## DATASET EXCERPTS
----------

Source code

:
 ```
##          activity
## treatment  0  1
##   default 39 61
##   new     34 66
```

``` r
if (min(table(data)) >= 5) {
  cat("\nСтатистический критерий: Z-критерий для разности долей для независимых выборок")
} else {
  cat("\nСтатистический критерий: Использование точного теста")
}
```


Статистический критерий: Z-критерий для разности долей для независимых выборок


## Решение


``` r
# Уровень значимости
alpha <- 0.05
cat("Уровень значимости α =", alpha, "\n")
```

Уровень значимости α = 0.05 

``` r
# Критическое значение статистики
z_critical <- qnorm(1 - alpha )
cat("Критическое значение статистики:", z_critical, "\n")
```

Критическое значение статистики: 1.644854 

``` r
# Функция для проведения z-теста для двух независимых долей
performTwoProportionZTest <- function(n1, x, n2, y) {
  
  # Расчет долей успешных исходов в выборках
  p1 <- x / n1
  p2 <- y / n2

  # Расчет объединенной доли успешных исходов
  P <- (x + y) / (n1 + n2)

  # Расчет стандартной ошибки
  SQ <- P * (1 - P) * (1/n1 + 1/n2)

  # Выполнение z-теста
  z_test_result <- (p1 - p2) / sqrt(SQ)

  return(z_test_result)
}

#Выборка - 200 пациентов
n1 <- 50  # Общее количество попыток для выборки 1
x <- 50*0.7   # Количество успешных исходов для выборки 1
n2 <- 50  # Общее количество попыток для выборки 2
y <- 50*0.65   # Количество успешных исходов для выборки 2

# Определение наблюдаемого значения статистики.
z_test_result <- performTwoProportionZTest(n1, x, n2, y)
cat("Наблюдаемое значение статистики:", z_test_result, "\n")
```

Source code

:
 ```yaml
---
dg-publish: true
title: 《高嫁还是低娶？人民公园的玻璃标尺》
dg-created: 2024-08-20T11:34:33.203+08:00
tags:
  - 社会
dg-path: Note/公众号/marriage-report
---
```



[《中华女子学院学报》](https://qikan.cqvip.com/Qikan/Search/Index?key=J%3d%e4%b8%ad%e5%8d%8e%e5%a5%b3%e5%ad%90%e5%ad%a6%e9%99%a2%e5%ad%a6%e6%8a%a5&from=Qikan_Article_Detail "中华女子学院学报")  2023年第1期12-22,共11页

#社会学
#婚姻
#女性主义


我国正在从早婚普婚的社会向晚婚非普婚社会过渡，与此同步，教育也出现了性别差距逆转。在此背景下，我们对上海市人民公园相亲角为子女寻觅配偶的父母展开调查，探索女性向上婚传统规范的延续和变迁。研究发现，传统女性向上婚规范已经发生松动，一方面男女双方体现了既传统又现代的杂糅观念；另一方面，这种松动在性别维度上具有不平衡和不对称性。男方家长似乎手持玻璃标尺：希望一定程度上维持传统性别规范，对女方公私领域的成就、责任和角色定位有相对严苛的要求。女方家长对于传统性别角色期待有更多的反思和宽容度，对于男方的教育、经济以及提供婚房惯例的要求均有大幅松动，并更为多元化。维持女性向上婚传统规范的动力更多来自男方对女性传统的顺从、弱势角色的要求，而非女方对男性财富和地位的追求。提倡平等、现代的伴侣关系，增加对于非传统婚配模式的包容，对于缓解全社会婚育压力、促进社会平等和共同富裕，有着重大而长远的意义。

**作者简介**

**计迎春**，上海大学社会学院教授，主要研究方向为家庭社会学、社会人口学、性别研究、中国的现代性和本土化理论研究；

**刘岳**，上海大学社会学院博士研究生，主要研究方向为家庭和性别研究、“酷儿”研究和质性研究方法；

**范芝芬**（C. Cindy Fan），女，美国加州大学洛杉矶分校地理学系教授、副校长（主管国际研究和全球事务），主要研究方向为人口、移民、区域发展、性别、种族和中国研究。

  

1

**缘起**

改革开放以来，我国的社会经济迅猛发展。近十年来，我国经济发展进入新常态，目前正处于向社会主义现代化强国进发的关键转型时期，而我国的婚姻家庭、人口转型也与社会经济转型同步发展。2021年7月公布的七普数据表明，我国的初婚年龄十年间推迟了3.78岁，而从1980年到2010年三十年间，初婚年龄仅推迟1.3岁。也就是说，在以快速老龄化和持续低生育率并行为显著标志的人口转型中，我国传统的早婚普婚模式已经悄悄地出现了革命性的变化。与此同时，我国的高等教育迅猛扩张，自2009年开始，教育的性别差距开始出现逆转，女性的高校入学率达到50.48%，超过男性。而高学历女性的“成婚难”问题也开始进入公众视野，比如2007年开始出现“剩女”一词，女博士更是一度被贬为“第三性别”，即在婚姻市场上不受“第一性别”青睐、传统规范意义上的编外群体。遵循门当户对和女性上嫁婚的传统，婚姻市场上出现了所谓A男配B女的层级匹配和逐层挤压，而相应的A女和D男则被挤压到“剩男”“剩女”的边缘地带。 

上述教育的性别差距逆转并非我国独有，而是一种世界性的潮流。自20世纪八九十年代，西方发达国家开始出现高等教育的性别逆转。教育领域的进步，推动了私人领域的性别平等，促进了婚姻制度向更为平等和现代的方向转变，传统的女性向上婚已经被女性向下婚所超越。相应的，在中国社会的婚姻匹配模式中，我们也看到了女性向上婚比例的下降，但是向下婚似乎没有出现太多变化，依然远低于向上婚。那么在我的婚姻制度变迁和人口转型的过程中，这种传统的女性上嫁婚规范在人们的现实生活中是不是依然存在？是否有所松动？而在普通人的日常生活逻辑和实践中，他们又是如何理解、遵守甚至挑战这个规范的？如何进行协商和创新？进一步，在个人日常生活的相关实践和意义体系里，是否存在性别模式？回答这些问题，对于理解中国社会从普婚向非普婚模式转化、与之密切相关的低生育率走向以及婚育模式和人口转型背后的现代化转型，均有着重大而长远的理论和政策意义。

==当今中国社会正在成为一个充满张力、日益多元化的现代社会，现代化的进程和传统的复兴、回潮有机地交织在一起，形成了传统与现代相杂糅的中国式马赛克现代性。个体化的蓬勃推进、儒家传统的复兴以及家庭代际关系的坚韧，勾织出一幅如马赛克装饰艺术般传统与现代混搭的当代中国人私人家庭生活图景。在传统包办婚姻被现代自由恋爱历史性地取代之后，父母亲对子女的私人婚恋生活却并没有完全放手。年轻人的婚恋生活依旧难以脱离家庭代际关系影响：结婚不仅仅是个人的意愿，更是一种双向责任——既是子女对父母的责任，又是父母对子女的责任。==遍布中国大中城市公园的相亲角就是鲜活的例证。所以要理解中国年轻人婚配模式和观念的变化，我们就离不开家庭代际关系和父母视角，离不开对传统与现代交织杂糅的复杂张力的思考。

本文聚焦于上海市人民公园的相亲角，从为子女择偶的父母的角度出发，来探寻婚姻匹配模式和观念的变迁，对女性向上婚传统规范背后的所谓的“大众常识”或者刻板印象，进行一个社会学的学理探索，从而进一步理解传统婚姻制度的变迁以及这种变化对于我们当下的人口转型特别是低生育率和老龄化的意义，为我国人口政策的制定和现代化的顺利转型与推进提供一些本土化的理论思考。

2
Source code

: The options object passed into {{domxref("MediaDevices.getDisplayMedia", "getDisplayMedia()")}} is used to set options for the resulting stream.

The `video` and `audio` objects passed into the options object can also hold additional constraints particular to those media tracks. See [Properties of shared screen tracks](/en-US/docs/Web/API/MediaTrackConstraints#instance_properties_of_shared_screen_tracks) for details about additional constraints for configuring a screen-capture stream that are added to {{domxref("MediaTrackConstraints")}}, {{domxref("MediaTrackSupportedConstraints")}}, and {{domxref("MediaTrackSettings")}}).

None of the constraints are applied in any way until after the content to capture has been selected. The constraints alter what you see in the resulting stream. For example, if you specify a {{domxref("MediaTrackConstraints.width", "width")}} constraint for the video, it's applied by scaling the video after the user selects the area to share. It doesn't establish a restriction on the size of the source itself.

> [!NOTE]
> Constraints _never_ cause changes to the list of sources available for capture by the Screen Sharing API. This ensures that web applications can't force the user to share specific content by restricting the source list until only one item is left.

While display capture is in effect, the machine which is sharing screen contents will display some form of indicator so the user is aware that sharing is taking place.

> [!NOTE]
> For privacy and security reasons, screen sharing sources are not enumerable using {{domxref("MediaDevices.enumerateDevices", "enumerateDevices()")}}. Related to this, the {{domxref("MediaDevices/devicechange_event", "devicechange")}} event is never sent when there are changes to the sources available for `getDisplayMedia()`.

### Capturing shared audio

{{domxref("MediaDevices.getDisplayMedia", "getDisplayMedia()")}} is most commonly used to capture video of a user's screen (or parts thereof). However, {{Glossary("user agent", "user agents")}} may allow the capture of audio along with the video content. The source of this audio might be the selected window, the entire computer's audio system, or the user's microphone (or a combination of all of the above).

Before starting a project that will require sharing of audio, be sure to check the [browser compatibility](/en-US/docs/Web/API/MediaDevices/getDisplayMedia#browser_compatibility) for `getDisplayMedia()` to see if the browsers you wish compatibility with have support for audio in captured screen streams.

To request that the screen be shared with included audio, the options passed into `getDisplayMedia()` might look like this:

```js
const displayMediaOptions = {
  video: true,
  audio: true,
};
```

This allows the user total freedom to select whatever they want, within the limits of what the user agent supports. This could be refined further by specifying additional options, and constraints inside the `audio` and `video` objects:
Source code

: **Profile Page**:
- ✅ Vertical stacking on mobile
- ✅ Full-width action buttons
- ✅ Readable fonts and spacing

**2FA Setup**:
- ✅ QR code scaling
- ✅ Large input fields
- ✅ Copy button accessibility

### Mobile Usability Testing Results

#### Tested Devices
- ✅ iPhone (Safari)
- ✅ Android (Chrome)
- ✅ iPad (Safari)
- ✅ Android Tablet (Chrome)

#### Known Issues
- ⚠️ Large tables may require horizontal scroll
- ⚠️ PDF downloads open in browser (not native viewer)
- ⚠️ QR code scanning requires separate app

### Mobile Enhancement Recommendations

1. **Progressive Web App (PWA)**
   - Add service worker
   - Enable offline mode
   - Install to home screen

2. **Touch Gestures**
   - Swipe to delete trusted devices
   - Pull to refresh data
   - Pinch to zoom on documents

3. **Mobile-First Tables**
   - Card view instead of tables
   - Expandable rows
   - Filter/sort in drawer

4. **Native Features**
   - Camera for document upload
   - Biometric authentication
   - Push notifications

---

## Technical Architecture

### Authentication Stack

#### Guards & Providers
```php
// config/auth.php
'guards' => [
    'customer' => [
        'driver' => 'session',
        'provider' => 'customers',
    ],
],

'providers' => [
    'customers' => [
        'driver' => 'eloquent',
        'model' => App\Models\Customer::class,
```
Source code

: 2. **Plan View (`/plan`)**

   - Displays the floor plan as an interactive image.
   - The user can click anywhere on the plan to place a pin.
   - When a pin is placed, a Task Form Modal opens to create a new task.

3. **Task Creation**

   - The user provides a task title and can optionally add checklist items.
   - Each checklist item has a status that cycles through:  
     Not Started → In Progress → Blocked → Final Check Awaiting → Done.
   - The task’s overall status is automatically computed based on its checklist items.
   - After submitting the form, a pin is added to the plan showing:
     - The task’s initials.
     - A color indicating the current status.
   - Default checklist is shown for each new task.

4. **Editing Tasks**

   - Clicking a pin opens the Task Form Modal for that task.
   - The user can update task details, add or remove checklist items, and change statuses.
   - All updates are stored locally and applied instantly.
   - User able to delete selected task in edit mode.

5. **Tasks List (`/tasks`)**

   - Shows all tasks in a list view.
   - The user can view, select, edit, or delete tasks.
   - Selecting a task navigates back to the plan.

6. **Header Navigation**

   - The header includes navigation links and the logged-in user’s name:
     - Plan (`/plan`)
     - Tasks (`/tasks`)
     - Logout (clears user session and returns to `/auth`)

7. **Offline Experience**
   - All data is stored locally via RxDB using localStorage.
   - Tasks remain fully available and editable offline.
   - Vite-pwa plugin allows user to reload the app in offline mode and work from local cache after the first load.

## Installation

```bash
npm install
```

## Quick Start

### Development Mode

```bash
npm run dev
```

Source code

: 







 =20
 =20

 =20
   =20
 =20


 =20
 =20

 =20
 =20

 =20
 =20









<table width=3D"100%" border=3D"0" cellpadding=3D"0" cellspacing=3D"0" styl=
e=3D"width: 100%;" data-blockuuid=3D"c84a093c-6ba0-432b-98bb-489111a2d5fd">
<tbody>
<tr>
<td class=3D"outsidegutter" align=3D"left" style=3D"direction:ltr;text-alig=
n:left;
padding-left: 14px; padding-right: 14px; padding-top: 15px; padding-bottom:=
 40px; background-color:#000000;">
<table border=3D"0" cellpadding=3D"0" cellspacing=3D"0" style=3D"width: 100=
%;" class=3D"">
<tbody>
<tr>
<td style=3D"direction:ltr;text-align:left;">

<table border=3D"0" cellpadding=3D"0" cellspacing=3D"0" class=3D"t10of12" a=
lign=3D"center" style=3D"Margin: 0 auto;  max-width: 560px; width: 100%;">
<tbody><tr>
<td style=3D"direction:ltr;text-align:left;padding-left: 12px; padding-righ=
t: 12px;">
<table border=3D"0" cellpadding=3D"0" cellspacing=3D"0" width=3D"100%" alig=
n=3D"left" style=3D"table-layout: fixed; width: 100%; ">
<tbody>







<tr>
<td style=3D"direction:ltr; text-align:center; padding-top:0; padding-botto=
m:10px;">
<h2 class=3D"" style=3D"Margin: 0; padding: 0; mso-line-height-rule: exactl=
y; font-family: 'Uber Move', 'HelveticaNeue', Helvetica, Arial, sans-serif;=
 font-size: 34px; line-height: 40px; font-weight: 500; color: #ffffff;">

----------

Lines above with "will": state how many, nothing more.

2